Technical Analysis

Movers and Shakers: Stocks that will see action this week

Akhil Nallamuthu Bl Research Bureau | Updated on July 11, 2021

Bharti Airtel (₹536.2)

Bulls gaining traction

The stock of Bharti Airtel, which rallied between October last year and February this year, registered a fresh lifetime high of ₹623 in early February. However, the scrip made a U-turn as the price band of ₹610 and ₹630 is a considerable resistance area. The stock declined quickly and fell to ₹510 levels in March, thereby losing about 17 per cent. Following this, the stock started moving in a sideways trend and has largely been oscillating within the price band of ₹520 and ₹550. While the stock gradually declined during the second half of June, it is now showing signs of bulls gaining traction i.e., the stock bounced off the support at ₹520 with good volume. Since the rally is likely to continue, buy the stock with a stop-loss at ₹518 for a target of ₹565.

Muthoot Finance (₹1,534.6)

Breakout sustains

The stock of Muthoot Finance, which rallied since March 2020 lows, entered a consolidation phase in October last year. Since then, it has been consolidating in a broad range of ₹1,100 and ₹1,300 until recently. In early June this year, the scrip broke out of ₹1,300 with substantial volume, turning the outlook positive.
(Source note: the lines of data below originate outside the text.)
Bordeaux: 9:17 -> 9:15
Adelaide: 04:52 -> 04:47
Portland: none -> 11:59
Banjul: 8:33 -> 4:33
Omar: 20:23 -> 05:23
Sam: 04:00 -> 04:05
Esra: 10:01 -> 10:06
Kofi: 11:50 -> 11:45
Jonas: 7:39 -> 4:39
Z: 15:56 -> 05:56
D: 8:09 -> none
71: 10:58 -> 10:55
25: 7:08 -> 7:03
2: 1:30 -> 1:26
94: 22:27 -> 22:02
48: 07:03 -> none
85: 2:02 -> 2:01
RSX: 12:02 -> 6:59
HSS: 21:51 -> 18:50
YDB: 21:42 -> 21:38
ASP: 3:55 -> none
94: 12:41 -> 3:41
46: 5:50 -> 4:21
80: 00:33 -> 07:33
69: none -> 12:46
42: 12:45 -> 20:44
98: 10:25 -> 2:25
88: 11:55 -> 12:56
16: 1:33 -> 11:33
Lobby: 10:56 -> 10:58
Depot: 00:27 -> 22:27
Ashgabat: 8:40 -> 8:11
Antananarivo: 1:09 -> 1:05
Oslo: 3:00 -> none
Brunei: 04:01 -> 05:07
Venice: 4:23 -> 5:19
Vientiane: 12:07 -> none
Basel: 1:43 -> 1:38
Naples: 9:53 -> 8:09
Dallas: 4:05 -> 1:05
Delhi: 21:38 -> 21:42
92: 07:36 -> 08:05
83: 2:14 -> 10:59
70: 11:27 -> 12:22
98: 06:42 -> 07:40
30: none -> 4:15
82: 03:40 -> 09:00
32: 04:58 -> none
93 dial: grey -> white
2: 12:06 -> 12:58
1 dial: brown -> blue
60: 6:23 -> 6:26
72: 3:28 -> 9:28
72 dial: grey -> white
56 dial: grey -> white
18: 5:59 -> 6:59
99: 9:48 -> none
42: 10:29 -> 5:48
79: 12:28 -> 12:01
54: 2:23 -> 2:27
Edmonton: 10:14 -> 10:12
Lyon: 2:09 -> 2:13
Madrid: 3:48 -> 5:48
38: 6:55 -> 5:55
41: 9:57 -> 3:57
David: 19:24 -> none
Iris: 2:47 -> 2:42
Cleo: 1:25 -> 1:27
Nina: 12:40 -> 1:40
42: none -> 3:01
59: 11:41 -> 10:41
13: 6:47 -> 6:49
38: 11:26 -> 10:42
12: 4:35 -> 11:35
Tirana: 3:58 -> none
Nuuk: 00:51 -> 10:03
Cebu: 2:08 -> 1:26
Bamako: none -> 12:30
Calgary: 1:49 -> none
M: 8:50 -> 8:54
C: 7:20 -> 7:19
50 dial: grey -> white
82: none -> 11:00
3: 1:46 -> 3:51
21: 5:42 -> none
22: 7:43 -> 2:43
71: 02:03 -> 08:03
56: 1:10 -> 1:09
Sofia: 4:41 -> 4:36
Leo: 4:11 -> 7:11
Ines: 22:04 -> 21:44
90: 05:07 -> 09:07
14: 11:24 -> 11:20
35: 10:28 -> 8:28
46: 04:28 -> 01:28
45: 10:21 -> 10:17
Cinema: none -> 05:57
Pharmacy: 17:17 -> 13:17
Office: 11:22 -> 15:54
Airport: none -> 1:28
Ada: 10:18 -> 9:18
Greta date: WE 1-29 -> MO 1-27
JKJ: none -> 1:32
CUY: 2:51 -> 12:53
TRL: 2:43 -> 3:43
But immediately after breakout, it got into a tight range of ₹1,450 and ₹1,520. Nevertheless, it broke out of this range last week and is able to sustain above the resistance-turned-support level of ₹1,520. Notably, the 21-day moving average support is at ₹1,500. Therefore, the outlook is positive for the stock and traders can initiate fresh long positions with stop-loss at ₹1,480. On the upside, the stock has potential to appreciate to ₹1,630 in the short term.

OFSS (₹3,944)

Witnesses fresh breakout

The stock of Oracle Financial Services Software established its latest rally in mid-February this year from about ₹3,000. However, after reaching ₹3,800 in May, it stopped rallying as this has been a strong hurdle. It then began consolidating between ₹3,500 and ₹3,800. But on Friday, the stock broke out of ₹3,800 with significant volume, re-establishing the uptrend. The bullish bias is corroborated by the fresh uptick shown by the relative strength index and moving average convergence divergence indicators on the daily chart. Moreover, the stock has consistently rebounded from the 21-day moving average and last week’s bounce emulates the same. Hence traders can go long on the stock with stop-loss at ₹3,800. Though ₹4,000 is a key resistance, the stock will likely move past and touch ₹4,225.

NMDC (₹167.5)

Breaches a critical base

Even though the stock of NMDC began the year on the back foot, it swiftly reversed the trend upwards. That is, after declining to ₹104 levels by the end of January, the scrip reversed higher and rallied sharply in the subsequent months. As a result, the stock appreciated and hit a fresh 52-week high of ₹213.2 in May. But the bulls lost momentum and then the price started to moderate. Since then, the stock has been trading with a bearish bias. Even as the support at ₹173 remained a good base, the stock was forming lower highs and, last week, sellers gained momentum and pulled the scrip down below the support at ₹173. The price action indicates that further decline is likely, thus, one can sell the stock with stop-loss at ₹173; target at ₹155.

GAIL (₹147.1)

Registering lower lows

The stock of GAIL, which had been appreciating since November last year, started to show signs of weakness since May this year, indicated by a bearish divergence in the relative strength index. On the back of this, despite forming a higher high of ₹170.3 last month, the stock changed direction downwards and has been gradually depreciating. Last week, the decline extended and the stock slipped below the support of ₹150. The downtrend is likely to continue as the stock looks weak, with the relative strength index and the moving average convergence divergence indicators entering their respective bearish zone. Also, the 21-day moving average is on the verge of going below the 50-day moving average. Therefore, traders can short the stock with a stop-loss at ₹152 for a target of ₹140.